Preventing Contagion: Everyday Biosecurity Practices
Incorporating biosecurity protocols into everyday barn life can help prevent and minimize the risk of transferring diseases. Your veterinarian can help develop a plan that’s appropriate for you. In the meantime, here are some basics to consider.

At Home

  • Vaccinate to increase resistance to many contagious diseases.
  • Each horse should have its own bucket, feed tubs, grooming tools and equipment.
  • Routinely clean and disinfect stalls, stable equipment, grooming tools.
  • Ask visitors to wash hands or use a liquid hand disinfectant before handling horses.
  • Minimize rodent, wildlife, bird and insect populations and keep them away from feeding areas and water sources.
  • Maintain pastures, manage manure and avoid overcrowding.
  • Group like-used horses (i.e. separate broodmares from competition animals).
  • Isolate new horses, those returning from off-farm events or hospital for a minimum of two weeks to monitor for disease.
  • Disinfect your shoes, equipment after shows, visiting other barns.

Off-property

  • Don’t allow horses to co-mingle with other animals.
  • Only use your own equipment cleaning tools, buckets and equipment during that time.
  • Don’t let horses eat off the ground or use community water troughs, buckets.
  • Wash your hands after touching other horses.
  • Clean and disinfect your trailer after every trip.

Help! My Horse May Be Contagious
If any of the contagious diseases mentioned here are suspected, execute the following sick horse biosecurity protocols.

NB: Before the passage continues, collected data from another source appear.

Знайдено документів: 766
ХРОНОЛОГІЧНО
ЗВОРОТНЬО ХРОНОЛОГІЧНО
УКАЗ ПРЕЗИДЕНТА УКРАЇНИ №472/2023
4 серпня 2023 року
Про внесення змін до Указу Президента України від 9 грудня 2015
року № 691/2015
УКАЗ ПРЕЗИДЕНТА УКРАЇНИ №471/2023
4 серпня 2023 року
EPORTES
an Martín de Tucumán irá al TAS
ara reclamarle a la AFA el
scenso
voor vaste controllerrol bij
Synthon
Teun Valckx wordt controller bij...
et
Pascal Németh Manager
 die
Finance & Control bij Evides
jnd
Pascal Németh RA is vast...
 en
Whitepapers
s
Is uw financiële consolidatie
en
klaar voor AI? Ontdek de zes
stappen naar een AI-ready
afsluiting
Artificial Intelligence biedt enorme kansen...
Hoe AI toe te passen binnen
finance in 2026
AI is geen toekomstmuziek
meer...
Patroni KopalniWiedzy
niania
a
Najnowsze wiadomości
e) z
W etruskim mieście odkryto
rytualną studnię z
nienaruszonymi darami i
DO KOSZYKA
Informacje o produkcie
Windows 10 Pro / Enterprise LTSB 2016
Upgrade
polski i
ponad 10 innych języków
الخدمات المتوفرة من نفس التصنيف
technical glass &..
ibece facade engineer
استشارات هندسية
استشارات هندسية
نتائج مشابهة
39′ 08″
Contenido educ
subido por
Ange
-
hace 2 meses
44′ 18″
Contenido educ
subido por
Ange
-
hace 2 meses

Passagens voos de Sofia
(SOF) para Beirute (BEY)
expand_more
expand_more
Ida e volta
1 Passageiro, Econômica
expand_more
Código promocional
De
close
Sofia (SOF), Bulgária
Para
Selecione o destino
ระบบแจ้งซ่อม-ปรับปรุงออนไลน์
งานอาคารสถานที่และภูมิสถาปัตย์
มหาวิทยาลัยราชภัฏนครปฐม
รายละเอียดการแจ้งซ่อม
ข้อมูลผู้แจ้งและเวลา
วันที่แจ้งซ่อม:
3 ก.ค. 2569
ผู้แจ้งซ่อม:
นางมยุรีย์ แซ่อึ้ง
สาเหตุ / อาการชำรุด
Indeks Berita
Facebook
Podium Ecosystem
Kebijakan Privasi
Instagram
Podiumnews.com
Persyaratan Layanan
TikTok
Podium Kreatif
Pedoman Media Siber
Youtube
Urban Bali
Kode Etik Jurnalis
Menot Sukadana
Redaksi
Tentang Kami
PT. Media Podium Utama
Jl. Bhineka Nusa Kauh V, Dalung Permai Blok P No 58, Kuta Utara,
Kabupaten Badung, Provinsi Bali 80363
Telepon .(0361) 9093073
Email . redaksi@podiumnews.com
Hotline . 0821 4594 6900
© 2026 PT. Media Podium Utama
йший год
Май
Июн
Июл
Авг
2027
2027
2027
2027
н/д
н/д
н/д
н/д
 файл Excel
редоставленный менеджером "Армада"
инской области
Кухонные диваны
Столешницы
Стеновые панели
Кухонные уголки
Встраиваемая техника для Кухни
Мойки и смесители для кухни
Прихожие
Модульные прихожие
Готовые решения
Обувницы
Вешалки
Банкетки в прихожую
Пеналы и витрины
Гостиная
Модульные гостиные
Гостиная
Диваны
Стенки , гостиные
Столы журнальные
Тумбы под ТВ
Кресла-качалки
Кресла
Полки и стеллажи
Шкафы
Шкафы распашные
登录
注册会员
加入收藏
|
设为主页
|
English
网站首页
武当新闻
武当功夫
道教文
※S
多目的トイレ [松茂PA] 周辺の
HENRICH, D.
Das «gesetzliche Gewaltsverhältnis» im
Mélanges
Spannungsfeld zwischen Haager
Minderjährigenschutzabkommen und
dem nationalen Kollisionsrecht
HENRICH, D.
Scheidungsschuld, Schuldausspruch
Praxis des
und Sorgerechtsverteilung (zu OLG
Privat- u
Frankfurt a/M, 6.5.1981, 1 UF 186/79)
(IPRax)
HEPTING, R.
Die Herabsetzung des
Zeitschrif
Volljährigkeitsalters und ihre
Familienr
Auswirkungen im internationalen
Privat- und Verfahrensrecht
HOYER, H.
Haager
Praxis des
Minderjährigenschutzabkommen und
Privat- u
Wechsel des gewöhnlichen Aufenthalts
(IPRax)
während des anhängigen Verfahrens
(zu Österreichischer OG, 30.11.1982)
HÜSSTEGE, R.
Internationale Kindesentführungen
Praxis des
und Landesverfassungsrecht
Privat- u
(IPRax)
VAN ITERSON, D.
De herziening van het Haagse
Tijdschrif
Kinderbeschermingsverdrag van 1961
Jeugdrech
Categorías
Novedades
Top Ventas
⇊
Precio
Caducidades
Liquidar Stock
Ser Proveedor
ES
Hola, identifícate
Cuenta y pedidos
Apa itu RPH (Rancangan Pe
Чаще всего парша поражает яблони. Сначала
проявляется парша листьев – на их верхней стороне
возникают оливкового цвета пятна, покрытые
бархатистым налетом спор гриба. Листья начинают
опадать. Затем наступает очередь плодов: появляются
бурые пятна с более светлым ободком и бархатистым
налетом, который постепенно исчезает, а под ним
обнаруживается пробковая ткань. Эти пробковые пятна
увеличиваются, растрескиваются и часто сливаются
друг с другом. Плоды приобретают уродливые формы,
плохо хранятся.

  • Quarantine sick horse(s).
  • Call veterinarian immediately.
  • Post signs warning of illness and quarantine.
  • Assign care of sick horses to specific individuals.
  • Wear protective clothing when dealing with infected animals. Remove immediately and dispose or launder.
  • Install footbaths and alcohol-based hand sanitizers at the quarantine area exit.
  • Wash hands thoroughly with pump-dispensed soap.
  • Handle healthy horses and muck out their stalls first.
  • Use separate stable equipment to muck out infected horses.Contain stall waste to a separate bin and don’t spread or put it on manure piles.
  • Don’t allow dogs, cats or other farm animals near isolated horses.
  • Clean and disinfect stalls regularly, especially after a sick horse has used the space.

Busy Barn Biosecurity
Riverlands Equestrian in Pemberton, B.C., is primarily a centre where coaches bring students to train between shows, but the facility also hosts clinics, event stabling and layovers, while maintaining their own and boarders’ horses.

With so much equine traffic, trainer Wes Schild said the well-being of all the animals is a priority. “Before anyone brings their horse, we have an information form they complete telling us about their horse’s health, said Schild. “One of the main items we require is that their vaccinations are up to date. We request that all horses have a five-way vaccine [East and West Nile virus, equine herpesvirus, equine influenza, tetanus] along with strangles a minimum of two weeks prior to arrival.” Mares also require a Coggins test for equine infectious anemia.

Guest horses are housed on the far side of the barn separate from Riverlands’ sales and training horses. Before visitors arrive, stalls are completely disinfected and bedded with fresh shavings. They’re also turned out in separate, dedicated paddocks. “They don’t go near our horses, as there are no shared fence lines. There’s actually a walkway between the fence lines so they can’t go nose to nose with our horses,” said Schild. “Another reason for the separate paddocks is for better parasite management.”

Riverlands also has an Agriculture Canada-approved quarantine barn for imported horses located at the far end of the facility’s property.